Another day, another fixer-upper on our minds — and this one is tugging especially hard on our heartstrings. The 5,200 square foot, Gothic Revival-style home lies just a block away from the historic commercial center of Louisville, GA and is on the market for just $15,000 — a small price to pay for such a hefty dose of old-house nostalgia. With its dramatic, pitched roof and whimsical details including vergeboards resembling decorative lace, it's the kind of place that seems to exist solely to remind us how unimaginative contemporary architecture has become. For passersby, it commands a double-take.
"The house immediately grabs your attention when you drive by," says Ben Sutton with the Georgia Trust for Historic Preservation, the organization in charge of the sale. "It is grand, unique, and it stands out on the corner (even in its current condition). When you walk in, that notion of grandeur continues, with the scale of the entry way and first floor windows to the height of the ceilings."
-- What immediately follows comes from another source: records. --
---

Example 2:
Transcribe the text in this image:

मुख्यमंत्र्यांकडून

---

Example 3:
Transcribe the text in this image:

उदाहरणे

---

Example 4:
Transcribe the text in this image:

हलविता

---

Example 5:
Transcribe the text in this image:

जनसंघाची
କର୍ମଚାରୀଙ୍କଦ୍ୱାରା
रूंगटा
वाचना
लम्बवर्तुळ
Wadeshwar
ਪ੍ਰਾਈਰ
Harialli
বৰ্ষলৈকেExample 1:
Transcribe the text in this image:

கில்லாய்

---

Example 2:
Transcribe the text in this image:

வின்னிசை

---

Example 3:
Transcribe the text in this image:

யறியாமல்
Those floor-to-ceiling windows open onto a full wrap-around porch. Inside, there are 15-foot ceilings, a dramatic central staircase with an original curved handrail and etched glass transoms over all of the interior doors. Original hardware is everywhere, and a number of original mantels survive.
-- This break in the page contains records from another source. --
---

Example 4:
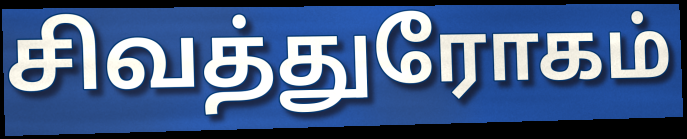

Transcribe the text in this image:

சிவத்துரோகம்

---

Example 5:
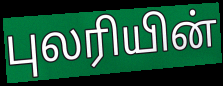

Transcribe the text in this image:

புலரியின்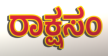
ರಾಕ್ಷಸಂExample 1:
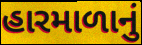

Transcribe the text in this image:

હારમાળાનું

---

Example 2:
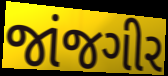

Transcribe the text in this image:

જાંજગીર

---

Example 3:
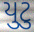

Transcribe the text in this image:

યુટુ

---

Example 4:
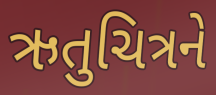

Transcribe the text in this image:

ઋતુચિત્રને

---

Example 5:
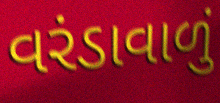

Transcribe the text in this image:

As for what's hiding above those drop ceilings — well, let's just say our imaginations are running wild.
It's easy to fall in love with a place this beautiful, but buyers beware — the project is not for the faint of heart. Sutton stresses that the home is a "damsel in distress," requiring a full roof replacement, significant repairs from water damage and upgrades and/or replacements to all of the systems. Indeed, having sat vacant for at least 30 years, it's perhaps a small miracle that the house is still standing at all — but that's a testament to how well it was constructed back in 1876 for a prominent and affluent Louisville merchant.
"The craftsmanship and the level of detail in the house grab your attention," says Sutton. "It’s enough to make you understand the care that was put into the house when it was built, and helps you see through the tremendous amount of rehabilitation that will be required to bring it back."
Anyone interested in buying the home must be prepared to sign a Rehabilitation Agreement as proof that they have both good intentions and a realistic plan for preserving the building. Moreover, in order to ensure that it is preserved in perpetuity, the Georgia Trust will place a conservation easement on the home. "The Trust currently has about 50 properties around the state that have this type of protection on them, and we check in on them every year," says Sutton.